La seule solution, le seul garde-fou, la seule barrière pour éviter cette tendance, c’est d’inscrire dans la Constitution le principe de l’indisponibilité du corps humain. En effet, en élevant ce principe au rang des principes constitutionnels, on le sacralise et on empêche le législateur d’y porter atteinte, le préservant par là même des revirements de la jurisprudence. L’évolution récente en matière de filiation nous en apporte un exemple flagrant. Comme vous le savez, le principe de l’interdiction de la GPA est posé par l’article 16-7 du code civil. Mais quelle est l’effectivité de cette prohibition dès lors que les effets de la GPA sont reconnus sur le territoire français ? Pour preuve, citons la circulaire du 25 janvier 2013 sur l’inscription dans l’État civil français des enfants nés par GPA à l’étranger, les récents arrêts de la CEDH et les arrêts de l’assemblée plénière de la Cour de cassation du 3 juillet 2015, qui reconnaissent les effets de la GPA réalisée à l’étranger.
Afin de garantir l’effectivité de l’interdiction de la gestation pour autrui en France, la proposition de loi de ma collègue Valérie Boyer, soutenue par l’ensemble des députés du groupe Les Républicains, prévoit de renforcer les sanctions pénales en cas de conclusion d’un contrat de gestation pour autrui et de permettre que la loi française s’applique au cas de recours à une mère porteuse à l’étranger. Pour cela, il faut interdire les actes et les décisions tendant à reconnaître, directement ou indirectement, en France les conséquences juridiques d’une gestation pour autrui.

********************

Consigne A » D'après l'extrait sur la gestation pour autrui, quel article du code civil pose l'interdiction de la GPA ?
Consigne B » Rédigez la suite de l'extrait sur la gestation pour autrui en reprenant juste après sa dernière phrase.

********************

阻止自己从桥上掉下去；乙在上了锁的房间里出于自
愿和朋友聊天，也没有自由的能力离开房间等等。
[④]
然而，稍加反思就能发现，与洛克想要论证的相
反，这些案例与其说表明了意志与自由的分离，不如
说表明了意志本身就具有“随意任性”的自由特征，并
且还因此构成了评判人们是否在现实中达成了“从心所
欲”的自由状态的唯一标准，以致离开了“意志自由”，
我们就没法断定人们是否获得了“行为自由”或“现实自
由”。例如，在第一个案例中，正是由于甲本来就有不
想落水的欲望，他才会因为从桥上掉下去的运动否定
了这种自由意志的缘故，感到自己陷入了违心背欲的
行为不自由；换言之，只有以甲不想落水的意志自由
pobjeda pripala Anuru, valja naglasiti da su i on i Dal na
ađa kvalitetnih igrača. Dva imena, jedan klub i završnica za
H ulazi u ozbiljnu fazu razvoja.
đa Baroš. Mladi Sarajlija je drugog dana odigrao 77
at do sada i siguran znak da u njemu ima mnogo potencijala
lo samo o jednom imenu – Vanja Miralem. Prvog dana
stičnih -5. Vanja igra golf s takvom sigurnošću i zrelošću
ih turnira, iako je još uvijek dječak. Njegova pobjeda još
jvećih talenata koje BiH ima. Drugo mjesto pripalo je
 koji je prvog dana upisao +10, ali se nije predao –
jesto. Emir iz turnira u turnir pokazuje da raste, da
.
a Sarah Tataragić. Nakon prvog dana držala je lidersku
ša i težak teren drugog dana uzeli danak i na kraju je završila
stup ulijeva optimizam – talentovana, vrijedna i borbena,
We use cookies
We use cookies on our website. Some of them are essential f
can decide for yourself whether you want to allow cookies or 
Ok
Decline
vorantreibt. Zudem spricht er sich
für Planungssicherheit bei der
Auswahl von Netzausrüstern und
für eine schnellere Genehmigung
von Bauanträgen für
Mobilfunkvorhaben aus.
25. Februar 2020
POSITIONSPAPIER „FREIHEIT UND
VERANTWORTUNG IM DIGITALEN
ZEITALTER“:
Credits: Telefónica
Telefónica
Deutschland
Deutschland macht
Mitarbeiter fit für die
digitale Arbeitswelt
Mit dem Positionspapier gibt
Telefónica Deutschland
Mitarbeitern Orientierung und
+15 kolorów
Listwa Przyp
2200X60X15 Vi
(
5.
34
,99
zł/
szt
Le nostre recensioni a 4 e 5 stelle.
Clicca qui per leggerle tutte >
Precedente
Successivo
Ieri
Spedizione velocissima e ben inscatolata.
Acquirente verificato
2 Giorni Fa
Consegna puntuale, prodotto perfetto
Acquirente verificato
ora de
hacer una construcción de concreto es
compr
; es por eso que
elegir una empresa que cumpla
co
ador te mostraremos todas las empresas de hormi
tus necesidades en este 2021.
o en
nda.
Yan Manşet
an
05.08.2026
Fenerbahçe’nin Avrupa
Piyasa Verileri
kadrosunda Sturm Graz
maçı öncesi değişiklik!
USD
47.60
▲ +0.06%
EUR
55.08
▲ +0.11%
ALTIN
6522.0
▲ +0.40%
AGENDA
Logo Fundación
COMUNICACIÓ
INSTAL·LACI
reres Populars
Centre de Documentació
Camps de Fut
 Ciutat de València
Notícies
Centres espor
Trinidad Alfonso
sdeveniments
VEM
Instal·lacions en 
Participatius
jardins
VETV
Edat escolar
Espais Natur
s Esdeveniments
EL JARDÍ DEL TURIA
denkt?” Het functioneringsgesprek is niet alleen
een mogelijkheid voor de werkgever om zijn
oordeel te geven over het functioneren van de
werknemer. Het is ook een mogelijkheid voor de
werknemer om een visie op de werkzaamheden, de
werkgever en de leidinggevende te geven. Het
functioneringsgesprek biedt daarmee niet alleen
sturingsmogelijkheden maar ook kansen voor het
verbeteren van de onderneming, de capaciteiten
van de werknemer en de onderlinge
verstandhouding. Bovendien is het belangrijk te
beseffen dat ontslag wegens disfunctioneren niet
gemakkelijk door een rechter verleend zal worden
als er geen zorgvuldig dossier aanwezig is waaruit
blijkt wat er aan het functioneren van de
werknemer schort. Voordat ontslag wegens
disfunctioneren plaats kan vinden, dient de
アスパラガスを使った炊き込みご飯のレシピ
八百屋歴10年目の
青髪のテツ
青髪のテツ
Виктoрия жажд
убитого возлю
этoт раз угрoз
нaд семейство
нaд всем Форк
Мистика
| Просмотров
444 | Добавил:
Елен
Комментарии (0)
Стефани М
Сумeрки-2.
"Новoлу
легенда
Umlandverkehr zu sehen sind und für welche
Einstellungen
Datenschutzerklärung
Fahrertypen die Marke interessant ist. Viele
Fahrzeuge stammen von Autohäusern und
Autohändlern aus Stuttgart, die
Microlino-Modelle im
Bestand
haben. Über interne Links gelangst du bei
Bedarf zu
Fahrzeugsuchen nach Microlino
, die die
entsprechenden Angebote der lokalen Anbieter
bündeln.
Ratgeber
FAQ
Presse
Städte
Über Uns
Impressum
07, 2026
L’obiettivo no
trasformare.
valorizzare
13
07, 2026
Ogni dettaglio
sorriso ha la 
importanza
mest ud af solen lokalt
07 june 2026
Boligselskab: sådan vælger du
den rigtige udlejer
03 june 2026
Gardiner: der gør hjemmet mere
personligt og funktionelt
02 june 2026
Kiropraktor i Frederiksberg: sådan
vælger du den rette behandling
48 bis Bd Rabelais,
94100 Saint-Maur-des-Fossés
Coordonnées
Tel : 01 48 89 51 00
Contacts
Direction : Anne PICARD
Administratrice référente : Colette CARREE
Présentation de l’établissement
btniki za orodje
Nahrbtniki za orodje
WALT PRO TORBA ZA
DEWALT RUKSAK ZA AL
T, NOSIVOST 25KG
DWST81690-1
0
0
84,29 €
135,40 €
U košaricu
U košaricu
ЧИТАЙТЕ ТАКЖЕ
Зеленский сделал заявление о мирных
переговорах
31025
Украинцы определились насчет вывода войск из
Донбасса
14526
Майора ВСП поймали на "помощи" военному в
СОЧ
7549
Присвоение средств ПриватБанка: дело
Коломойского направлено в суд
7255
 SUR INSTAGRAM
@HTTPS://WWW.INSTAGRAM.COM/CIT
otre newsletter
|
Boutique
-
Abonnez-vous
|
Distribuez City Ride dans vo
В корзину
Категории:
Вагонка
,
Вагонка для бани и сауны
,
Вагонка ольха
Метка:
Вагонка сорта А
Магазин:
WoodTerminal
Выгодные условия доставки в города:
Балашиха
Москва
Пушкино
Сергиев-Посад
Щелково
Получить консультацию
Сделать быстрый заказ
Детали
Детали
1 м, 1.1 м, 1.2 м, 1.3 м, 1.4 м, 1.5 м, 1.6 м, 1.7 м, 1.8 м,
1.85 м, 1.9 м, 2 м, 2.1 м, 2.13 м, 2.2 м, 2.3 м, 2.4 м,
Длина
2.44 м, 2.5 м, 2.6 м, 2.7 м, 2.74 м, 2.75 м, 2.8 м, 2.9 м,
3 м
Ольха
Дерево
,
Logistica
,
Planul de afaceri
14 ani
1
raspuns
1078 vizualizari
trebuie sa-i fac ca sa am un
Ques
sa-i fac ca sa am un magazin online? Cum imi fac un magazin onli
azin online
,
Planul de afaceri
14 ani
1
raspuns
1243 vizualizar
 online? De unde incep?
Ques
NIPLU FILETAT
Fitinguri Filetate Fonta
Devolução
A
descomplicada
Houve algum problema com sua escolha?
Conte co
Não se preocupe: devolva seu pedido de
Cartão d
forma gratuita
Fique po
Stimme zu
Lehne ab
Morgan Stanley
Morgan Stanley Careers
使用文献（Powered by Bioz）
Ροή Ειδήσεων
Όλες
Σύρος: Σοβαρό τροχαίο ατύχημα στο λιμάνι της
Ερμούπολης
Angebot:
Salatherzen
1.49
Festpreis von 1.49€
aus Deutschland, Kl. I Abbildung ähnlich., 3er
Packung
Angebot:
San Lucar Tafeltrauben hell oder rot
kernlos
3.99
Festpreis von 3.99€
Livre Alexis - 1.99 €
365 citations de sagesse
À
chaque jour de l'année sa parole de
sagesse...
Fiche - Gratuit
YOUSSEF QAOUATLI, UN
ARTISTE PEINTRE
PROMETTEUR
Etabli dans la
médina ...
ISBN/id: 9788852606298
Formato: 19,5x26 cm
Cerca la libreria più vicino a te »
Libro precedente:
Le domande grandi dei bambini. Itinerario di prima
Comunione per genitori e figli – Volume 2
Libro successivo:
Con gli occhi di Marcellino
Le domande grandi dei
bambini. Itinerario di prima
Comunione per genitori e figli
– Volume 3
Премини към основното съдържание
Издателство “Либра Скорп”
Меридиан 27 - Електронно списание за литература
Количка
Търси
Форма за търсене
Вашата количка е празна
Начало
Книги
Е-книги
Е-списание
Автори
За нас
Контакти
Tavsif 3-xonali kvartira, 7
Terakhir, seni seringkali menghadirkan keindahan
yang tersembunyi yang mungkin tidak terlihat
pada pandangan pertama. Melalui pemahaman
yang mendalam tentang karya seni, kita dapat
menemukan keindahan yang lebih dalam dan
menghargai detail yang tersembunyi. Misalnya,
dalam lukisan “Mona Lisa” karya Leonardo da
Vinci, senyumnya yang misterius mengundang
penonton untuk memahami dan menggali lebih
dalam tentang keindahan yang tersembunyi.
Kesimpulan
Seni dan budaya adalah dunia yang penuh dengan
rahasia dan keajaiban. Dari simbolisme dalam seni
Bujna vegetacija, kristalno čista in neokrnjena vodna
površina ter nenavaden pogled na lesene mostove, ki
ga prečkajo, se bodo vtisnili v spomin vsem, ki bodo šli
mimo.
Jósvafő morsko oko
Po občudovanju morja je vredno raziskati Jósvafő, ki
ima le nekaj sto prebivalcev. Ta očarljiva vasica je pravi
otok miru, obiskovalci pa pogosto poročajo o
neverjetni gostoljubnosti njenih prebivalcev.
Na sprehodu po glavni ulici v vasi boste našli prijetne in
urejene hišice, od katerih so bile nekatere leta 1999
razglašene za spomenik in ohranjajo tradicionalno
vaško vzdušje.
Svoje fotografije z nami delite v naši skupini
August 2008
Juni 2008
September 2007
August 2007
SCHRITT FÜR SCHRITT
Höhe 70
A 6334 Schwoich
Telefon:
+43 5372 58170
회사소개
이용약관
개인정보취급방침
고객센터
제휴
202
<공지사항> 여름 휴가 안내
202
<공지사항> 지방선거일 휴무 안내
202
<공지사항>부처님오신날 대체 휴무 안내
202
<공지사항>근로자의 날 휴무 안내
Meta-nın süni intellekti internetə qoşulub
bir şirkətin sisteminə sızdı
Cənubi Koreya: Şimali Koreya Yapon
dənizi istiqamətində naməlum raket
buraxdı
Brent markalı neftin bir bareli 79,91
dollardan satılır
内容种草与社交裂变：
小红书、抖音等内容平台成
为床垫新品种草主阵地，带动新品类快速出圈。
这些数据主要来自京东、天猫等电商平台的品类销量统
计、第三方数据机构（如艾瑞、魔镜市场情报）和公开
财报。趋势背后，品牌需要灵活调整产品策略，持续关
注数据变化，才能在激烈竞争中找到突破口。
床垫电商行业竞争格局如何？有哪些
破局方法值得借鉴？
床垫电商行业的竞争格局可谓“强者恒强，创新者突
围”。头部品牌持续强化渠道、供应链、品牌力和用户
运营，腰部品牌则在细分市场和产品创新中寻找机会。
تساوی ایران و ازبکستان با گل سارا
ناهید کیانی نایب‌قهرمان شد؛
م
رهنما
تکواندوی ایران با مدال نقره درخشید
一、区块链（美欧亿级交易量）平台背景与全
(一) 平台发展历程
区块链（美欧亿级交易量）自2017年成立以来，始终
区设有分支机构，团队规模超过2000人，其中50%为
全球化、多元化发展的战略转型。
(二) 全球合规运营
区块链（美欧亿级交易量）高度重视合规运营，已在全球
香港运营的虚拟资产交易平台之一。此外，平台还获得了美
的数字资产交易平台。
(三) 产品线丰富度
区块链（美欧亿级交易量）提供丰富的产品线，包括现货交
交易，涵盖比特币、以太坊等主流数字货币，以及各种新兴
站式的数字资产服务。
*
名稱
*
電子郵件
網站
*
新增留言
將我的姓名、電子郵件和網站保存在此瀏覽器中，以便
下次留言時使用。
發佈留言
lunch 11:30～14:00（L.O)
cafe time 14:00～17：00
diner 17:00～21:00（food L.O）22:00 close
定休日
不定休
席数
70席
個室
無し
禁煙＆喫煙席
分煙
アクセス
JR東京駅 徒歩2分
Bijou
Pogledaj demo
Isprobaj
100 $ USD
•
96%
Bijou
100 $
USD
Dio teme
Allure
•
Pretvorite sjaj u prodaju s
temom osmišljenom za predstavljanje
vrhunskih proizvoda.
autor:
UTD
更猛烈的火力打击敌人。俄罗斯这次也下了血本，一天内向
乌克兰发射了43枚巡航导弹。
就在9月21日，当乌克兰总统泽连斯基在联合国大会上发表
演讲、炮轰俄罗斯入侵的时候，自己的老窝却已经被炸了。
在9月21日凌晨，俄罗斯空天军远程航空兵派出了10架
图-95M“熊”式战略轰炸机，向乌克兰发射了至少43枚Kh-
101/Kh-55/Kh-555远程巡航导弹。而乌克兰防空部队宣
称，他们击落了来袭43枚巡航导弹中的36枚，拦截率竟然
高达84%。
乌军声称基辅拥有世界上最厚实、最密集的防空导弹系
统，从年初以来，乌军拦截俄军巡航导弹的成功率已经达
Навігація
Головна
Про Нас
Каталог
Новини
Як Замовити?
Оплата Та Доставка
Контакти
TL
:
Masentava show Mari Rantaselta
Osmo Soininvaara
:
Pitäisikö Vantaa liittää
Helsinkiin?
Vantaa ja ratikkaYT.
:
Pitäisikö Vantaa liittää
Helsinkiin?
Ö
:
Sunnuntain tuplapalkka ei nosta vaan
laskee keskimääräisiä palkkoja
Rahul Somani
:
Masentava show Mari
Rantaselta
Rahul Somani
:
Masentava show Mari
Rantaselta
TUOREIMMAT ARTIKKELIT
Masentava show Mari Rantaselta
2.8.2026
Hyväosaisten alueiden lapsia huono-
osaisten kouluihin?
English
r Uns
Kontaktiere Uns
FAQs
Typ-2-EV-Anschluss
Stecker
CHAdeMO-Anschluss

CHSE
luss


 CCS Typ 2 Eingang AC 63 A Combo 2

********************

Réponse A » L'article 16-7 du code civil.

Réponse B »
Cela ne sera sans doute pas suffisant. Il nous faut aussi tout mettre en oeuvre pour lutter contre le tourisme procréatif. Cela a été dit à plusieurs reprises, ce marché est en pleine expansion. Les intérêts financiers sont colossaux : en Inde le tourisme reproductif représenterait deux milliards de dollars par an ! Tous les pays doivent donc s’engager à lutter contre la marchandisation du corps humain : c’est plus que nécessaire, c’est urgent. C’est pourquoi nous demandons au Gouvernement d’oeuvrer à l’adoption d’une convention internationale interdisant la gestation et la procréation pour autrui.
Il y va du respect des femmes. Il y va aussi de l’intérêt supérieur des enfants. Comment pourrions-nous accepter un monde où les enfants seraient choisis sur catalogue, ne connaîtraient jamais leur filiation, et ne sauraient jamais d’où ils viennent ni qui ils sont ? Vous voulez des enfants totalement déstructurés, sans repères et sans histoire, alors que la Cour européenne des droits de l’homme – que vous invoquez si fréquemment – vient de réaffirmer que l’intérêt supérieur des enfants implique aussi le droit à la connaissance de leurs origines.
Sur tous les bancs de notre assemblée, à droite comme à gauche, nous nous réclamons tous des valeurs humanistes : je ne comprendrai donc pas que ces deux propositions de loi, qui ne font rien d’autre que réaffirmer le principe de dignité humaine, ne soient pas adoptées à l’unanimité.